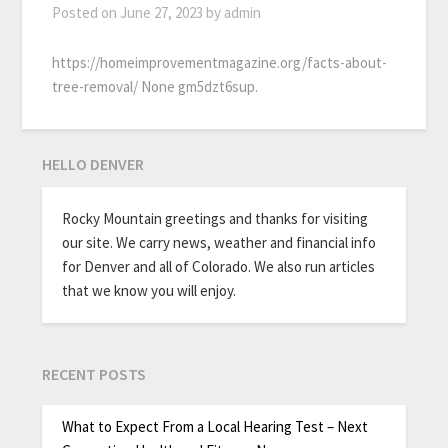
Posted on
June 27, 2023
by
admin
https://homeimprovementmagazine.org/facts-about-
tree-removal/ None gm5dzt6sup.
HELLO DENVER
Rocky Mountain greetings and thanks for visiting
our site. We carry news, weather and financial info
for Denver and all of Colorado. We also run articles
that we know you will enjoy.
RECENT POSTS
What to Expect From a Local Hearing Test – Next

——————

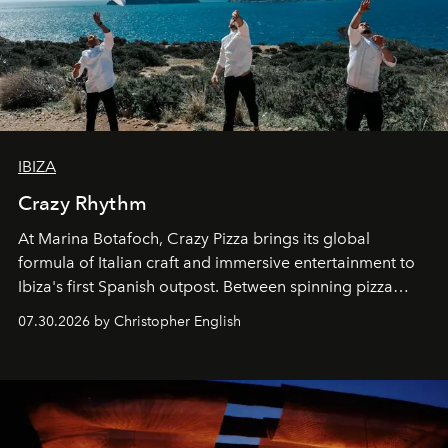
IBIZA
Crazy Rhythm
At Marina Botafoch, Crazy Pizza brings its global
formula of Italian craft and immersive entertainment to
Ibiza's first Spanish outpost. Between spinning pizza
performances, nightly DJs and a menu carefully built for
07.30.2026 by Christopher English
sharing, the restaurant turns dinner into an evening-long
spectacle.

——————

:: Problem to solve ::
Return every line from the entries above that contains the string "Crazy". The match is case-sensitive.

:: Expected answer ::
Crazy Rhythm
At Marina Botafoch, Crazy Pizza brings its global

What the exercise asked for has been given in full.